Data under study:

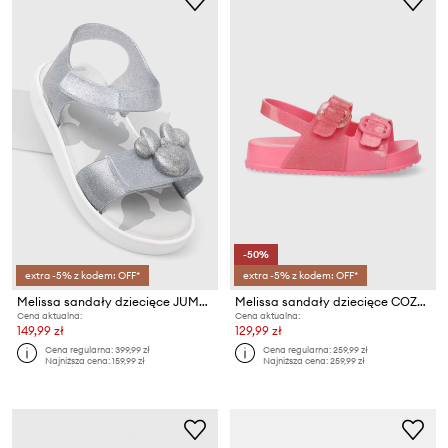
-50%
extra -5% z kodem: OFF*
extra -5% z kodem: OFF*
Melissa sandały dziecięce JUMP DISNEY 100 BB
Melissa sandały dziecięce COZY SANDAL BB
Cena aktualna:
Cena aktualna:
149,99 zł
129,99 zł
Cena regularna:
399,99 zł
Cena regularna:
259,99 zł
Najniższa cena:
159,99 zł
Najniższa cena:
259,99 zł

Instructions to follow: Copy out every line of text in the items above with no changes, and leave out the pictures.

Reply:
-50%
extra -5% z kodem: OFF*
extra -5% z kodem: OFF*
Melissa sandały dziecięce JUMP DISNEY 100 BB
Melissa sandały dziecięce COZY SANDAL BB
Cena aktualna:
Cena aktualna:
149,99 zł
129,99 zł
Cena regularna:
399,99 zł
Cena regularna:
259,99 zł
Najniższa cena:
159,99 zł
Najniższa cena:
259,99 zł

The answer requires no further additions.